Tags: #Intriga, Relato

El hombre que sabía demasiado (8 page)

—¿Acerca de usted? —preguntó March.

—Yo soy precisamente uno de esos hombres que sabe demasiadas cosas para conocer realmente algo acerca de ellas, o, al menos, para poder hacer algo con respecto a ellas —dijo Horne Fisher—. No me refiero en especial a Irlanda. Me refiero a Inglaterra. Me refiero a la forma en general en que somos gobernados, que, dicho sea de paso, quizá sea la única forma en que podemos serlo. Pero me preguntaba usted hace un momento qué fue de los supervivientes de aquella tragedia. Pues verá usted. Wilson se recuperó, y los demás nos las arreglamos para convencerle de que se retirase, aunque para ello tuvimos que indemnizar a aquel despreciable asesino con una pensión más abundante que la que nunca ha recibido héroe alguno que haya luchado por Inglaterra. Me las ingenié para salvar a Michael de lo peor, pero aun así tuvimos que condenar a aquel hombre inocente a trabajos forzados por un crimen que sabíamos que nunca había cometido. No fue hasta algún tiempo después que pudimos confabularnos en secreto para preparar su fuga. Y en cuanto a Sir Walter Carey, ahora es Primer Ministro de este país, lo cual probablemente nunca hubiese podido ser si en el departamento para el que entonces trabajaba se hubiese sabido la verdad acerca de tan horrible escándalo. Aquello pudo muy bien haber acabado con todos nosotros antes incluso de salir de Irlanda, pero lo que resultaba más que seguro era que hubiera acabado con él. Y él es el amigo del alma de mi padre y, además, siempre me ha colmado de atenciones. Así pues, como podrá usted ver, estoy demasiado implicado en el asunto para poder hacer algo. Claro que también es verdad que no nací con la obligación de ponerle remedio, así que… ¡Vaya! Parece usted consternado, por no decir horrorizado. Pero no se preocupe, no me siento ofendido por ello en absoluto. En fin, cambiemos de tema si lo desea. No faltaba más. ¿Qué le parece este borgoña? Es uno de mis grandes descubrimientos, al igual que el propio restaurante en sí.

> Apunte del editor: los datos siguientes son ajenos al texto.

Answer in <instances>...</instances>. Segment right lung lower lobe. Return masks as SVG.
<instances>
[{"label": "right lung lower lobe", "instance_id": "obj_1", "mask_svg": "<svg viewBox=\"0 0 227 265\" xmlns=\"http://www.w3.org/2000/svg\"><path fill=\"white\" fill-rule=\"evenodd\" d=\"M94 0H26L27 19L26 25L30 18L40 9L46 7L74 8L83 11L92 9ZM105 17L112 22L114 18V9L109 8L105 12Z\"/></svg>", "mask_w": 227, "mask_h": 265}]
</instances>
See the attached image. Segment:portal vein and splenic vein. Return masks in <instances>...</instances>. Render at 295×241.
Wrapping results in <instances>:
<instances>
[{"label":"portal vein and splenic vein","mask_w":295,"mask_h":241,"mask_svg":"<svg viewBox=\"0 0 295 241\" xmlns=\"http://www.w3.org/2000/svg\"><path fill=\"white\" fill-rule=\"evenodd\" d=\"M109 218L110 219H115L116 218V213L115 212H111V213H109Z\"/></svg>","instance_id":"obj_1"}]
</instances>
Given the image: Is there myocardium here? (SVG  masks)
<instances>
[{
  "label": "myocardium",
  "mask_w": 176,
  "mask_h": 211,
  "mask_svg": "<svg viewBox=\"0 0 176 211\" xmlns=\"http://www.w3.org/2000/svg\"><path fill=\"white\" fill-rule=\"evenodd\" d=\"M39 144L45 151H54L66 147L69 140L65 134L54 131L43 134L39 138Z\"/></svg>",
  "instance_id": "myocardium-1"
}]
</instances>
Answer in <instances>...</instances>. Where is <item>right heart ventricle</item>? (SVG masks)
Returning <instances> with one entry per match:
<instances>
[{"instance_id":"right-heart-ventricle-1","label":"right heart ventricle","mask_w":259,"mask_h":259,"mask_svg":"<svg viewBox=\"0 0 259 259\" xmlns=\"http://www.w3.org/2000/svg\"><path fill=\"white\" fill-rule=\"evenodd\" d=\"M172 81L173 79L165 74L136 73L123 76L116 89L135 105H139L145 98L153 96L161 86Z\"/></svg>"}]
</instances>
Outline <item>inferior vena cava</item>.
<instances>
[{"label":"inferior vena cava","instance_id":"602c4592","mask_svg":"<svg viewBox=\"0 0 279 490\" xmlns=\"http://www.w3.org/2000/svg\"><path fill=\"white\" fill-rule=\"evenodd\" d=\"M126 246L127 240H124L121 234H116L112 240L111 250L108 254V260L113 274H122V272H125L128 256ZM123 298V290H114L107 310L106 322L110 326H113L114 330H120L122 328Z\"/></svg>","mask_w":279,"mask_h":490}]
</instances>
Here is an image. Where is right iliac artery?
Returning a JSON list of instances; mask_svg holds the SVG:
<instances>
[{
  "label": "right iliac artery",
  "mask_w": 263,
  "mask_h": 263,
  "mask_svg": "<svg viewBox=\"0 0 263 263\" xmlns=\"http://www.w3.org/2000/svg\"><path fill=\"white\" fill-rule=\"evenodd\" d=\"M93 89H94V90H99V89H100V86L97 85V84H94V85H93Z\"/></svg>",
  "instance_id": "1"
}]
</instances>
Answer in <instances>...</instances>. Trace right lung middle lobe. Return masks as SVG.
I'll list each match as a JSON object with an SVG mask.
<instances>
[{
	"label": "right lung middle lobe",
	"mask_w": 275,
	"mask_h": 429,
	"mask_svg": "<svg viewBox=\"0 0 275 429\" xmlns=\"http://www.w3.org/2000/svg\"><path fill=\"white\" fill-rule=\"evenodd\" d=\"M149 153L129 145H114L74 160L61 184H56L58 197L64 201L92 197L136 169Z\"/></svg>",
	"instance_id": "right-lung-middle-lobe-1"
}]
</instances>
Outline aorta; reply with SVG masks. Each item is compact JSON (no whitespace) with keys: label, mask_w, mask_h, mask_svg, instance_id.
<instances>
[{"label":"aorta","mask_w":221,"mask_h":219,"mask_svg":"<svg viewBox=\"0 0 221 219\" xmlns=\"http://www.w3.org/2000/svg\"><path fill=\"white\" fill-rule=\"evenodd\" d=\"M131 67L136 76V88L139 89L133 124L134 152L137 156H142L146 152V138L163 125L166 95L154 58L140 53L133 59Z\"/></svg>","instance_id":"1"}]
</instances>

Y, con gran deleite, comenzó a hablar doctamente sobre todas las clases de vino del mundo, materia en la cual, por cierto, algunos moralistas hubieran considerado que sabía demasiado.

EL ESPÍRITU DEL COLEGIAL

H
UBIERA hecho falta un mapa de Londres de considerable tamaño para trazar el frenético e intrincado itinerario que, durante cierto día de viaje, recorrieron un tío y su sobrino, o, para hablar con mayor propiedad, un sobrino y su tío. Y esto es así porque el sobrino, un colegial de vacaciones, era, al menos en teoría, quien hacía prevalecer sus deseos a lo largo de cada trayecto que ambos realizaban en coche, taxi, tranvía, metro, etc., mientras su tío no era más que un pobre cura que pululaba a su alrededor consagrado a colmarle de atenciones. Para decirlo con más claridad, el colegial reñía algo del aire impasible de un gran duque que se encontrase de viaje de lujo mientras que su pariente se veía relegado al papel de simple guía turístico, a pesar de lo cual era quien tenía que correr con todos los gastos como si fuera un mecenas.

El chico se llamaba oficialmente Summers Minor, si bien recibía con más frecuencia el apodo de Stinks, único tributo reconocido por los demás a su afición por la fotografía y la electricidad. En cuanto al tío, se trataba del reverendo Thomas Twyford, un caballero anciano, enjuto y vivaz, de cabellos blancos y rostro colorado y vehemente, que ocupaba un reconocido y respetado lugar en un reducido círculo de arqueólogos eclesiásticos cuyos descubrimientos resultaban comprensibles tan sólo para ellos mismos.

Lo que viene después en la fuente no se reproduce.